Discussions around the ‘black hole’ in the country’s finances suggest budget cuts and tax adjustments could be on the agenda.
With 20 million people in the UK saving into pensions and a total fund of £6.5 trillion (Aviva), pensions could be a target for additional revenue for the government. One rumoured proposal is to set a flat 30% tax relief on pension contributions.
While this change could benefit basic rate taxpayers, it could hit the higher earners- especially those using salary sacrifice schemes. This change could mean losing extra tax relief and National Insurance savings.
Another rumoured change impacts the 25% tax-free cash that people aged 55+ can withdraw. Reducing or removing this option might prompt more people to withdraw funds early rather than keeping them invested for retirement.
Such a move could impact the stock market and create economic uncertainty, depending on whether people save or spend their withdrawn funds.
Other rumours suggest including pensions as part of an estate for inheritance tax and taxing the survivor’s pension. This change would increase taxes for those with larger estates by adding pensions to other taxable assets.

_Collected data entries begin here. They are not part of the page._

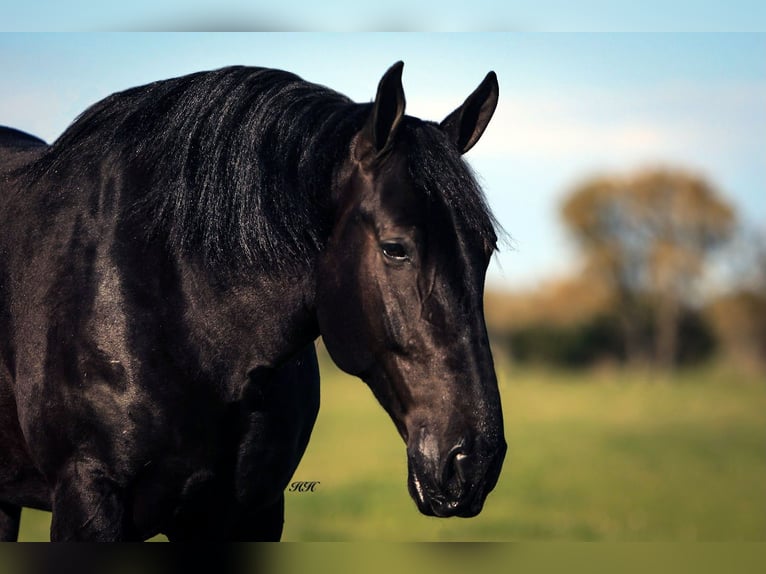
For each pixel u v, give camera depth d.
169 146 5.54
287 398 5.82
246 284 5.40
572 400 46.91
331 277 5.14
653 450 26.86
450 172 4.96
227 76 5.61
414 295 4.85
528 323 83.75
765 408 42.94
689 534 14.31
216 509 5.71
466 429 4.75
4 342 5.77
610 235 89.44
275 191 5.28
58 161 5.85
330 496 17.61
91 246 5.50
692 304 85.62
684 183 90.56
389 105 5.01
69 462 5.44
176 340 5.39
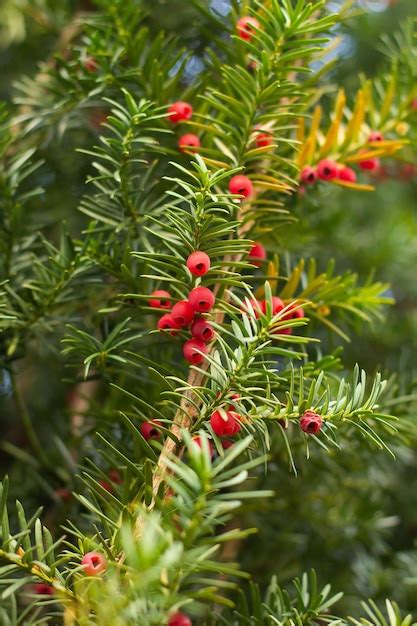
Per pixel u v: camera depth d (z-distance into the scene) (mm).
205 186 567
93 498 572
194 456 480
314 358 776
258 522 796
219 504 480
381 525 807
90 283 657
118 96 718
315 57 693
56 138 845
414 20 757
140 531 538
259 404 606
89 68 729
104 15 728
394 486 865
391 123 749
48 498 752
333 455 723
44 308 656
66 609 539
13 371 674
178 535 488
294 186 691
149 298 586
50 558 545
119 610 494
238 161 640
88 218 855
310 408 566
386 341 953
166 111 679
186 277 581
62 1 892
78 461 739
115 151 630
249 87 628
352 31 924
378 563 833
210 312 585
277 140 646
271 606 608
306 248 841
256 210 643
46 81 752
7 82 1007
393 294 1081
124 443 661
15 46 998
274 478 774
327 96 847
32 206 847
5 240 685
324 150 697
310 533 822
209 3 812
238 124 636
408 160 771
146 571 471
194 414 572
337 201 966
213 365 550
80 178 861
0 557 538
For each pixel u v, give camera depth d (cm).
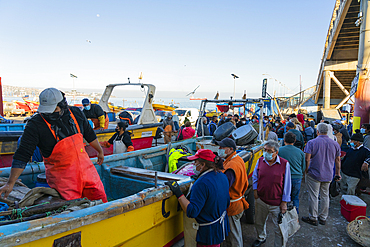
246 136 532
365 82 1345
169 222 262
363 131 1066
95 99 1789
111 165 387
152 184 319
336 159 468
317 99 3362
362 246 386
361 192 589
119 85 833
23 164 204
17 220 168
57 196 217
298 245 394
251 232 426
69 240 170
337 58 2622
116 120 909
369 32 1348
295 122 930
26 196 199
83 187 232
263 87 1639
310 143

There is also talk of adjusting Capital Gains Tax (CGT) and dividends, which could impact higher earners and business owners. Companies increasing their expenditure would be counter-productive for economic growth and productivity.
With potential changes on the horizon, staying informed and being prepared is more important now than ever. New policies will impact people differently, depending on their financial situation. So, it could be time to find a good adviser.